Transcribed page contents

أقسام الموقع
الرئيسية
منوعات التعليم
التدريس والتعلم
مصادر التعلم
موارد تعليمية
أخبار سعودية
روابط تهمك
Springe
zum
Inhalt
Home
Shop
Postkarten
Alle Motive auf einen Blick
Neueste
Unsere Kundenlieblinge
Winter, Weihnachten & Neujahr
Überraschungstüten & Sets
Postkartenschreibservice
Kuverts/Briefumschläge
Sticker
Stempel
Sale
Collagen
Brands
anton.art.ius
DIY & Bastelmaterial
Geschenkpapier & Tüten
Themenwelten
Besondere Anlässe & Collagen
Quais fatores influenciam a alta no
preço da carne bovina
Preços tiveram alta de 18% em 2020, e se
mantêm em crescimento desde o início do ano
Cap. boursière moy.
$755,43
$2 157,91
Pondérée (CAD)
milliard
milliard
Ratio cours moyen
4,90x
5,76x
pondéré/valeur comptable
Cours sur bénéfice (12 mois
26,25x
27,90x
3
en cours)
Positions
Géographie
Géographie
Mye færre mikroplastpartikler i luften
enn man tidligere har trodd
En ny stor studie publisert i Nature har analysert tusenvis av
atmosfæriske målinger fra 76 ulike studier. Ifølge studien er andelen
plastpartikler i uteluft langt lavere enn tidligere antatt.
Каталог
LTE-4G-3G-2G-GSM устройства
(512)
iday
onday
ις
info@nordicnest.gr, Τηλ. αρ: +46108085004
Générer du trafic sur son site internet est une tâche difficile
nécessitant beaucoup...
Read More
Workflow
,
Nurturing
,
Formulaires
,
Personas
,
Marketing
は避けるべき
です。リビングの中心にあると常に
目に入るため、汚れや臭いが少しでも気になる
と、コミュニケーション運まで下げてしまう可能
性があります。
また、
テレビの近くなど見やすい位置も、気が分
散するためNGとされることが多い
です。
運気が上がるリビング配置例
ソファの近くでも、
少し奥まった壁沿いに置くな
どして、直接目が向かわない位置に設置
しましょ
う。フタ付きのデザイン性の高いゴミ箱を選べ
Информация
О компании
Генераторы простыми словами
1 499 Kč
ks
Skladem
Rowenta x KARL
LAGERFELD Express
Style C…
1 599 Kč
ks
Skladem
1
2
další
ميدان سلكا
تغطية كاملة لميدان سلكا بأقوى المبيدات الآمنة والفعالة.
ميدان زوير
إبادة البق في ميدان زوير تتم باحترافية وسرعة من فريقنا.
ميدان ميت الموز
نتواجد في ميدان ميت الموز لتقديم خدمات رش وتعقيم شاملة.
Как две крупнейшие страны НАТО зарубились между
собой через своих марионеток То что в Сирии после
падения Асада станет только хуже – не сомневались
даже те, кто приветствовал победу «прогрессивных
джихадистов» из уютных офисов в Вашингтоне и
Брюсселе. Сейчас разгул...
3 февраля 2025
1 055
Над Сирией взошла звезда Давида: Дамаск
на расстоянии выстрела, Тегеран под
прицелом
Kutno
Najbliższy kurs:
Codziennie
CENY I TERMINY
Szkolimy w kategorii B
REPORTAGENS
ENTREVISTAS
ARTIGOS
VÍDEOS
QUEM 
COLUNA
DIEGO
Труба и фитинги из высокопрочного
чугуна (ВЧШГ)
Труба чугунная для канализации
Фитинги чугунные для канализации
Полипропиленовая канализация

• _Requirement_: When you retype the entries above, keep every line identical to the source.

• _Result of this exercise_:
أقسام الموقع
الرئيسية
منوعات التعليم
التدريس والتعلم
مصادر التعلم
موارد تعليمية
أخبار سعودية
روابط تهمك
Springe
zum
Inhalt
Home
Shop
Postkarten
Alle Motive auf einen Blick
Neueste
Unsere Kundenlieblinge
Winter, Weihnachten & Neujahr
Überraschungstüten & Sets
Postkartenschreibservice
Kuverts/Briefumschläge
Sticker
Stempel
Sale
Collagen
Brands
anton.art.ius
DIY & Bastelmaterial
Geschenkpapier & Tüten
Themenwelten
Besondere Anlässe & Collagen
Quais fatores influenciam a alta no
preço da carne bovina
Preços tiveram alta de 18% em 2020, e se
mantêm em crescimento desde o início do ano
Cap. boursière moy.
$755,43
$2 157,91
Pondérée (CAD)
milliard
milliard
Ratio cours moyen
4,90x
5,76x
pondéré/valeur comptable
Cours sur bénéfice (12 mois
26,25x
27,90x
3
en cours)
Positions
Géographie
Géographie
Mye færre mikroplastpartikler i luften
enn man tidligere har trodd
En ny stor studie publisert i Nature har analysert tusenvis av
atmosfæriske målinger fra 76 ulike studier. Ifølge studien er andelen
plastpartikler i uteluft langt lavere enn tidligere antatt.
Каталог
LTE-4G-3G-2G-GSM устройства
(512)
iday
onday
ις
info@nordicnest.gr, Τηλ. αρ: +46108085004
Générer du trafic sur son site internet est une tâche difficile
nécessitant beaucoup...
Read More
Workflow
,
Nurturing
,
Formulaires
,
Personas
,
Marketing
は避けるべき
です。リビングの中心にあると常に
目に入るため、汚れや臭いが少しでも気になる
と、コミュニケーション運まで下げてしまう可能
性があります。
また、
テレビの近くなど見やすい位置も、気が分
散するためNGとされることが多い
です。
運気が上がるリビング配置例
ソファの近くでも、
少し奥まった壁沿いに置くな
どして、直接目が向かわない位置に設置
しましょ
う。フタ付きのデザイン性の高いゴミ箱を選べ
Информация
О компании
Генераторы простыми словами
1 499 Kč
ks
Skladem
Rowenta x KARL
LAGERFELD Express
Style C…
1 599 Kč
ks
Skladem
1
2
další
ميدان سلكا
تغطية كاملة لميدان سلكا بأقوى المبيدات الآمنة والفعالة.
ميدان زوير
إبادة البق في ميدان زوير تتم باحترافية وسرعة من فريقنا.
ميدان ميت الموز
نتواجد في ميدان ميت الموز لتقديم خدمات رش وتعقيم شاملة.
Как две крупнейшие страны НАТО зарубились между
собой через своих марионеток То что в Сирии после
падения Асада станет только хуже – не сомневались
даже те, кто приветствовал победу «прогрессивных
джихадистов» из уютных офисов в Вашингтоне и
Брюсселе. Сейчас разгул...
3 февраля 2025
1 055
Над Сирией взошла звезда Давида: Дамаск
на расстоянии выстрела, Тегеран под
прицелом
Kutno
Najbliższy kurs:
Codziennie
CENY I TERMINY
Szkolimy w kategorii B
REPORTAGENS
ENTREVISTAS
ARTIGOS
VÍDEOS
QUEM 
COLUNA
DIEGO
Труба и фитинги из высокопрочного
чугуна (ВЧШГ)
Труба чугунная для канализации
Фитинги чугунные для канализации
Полипропиленовая канализация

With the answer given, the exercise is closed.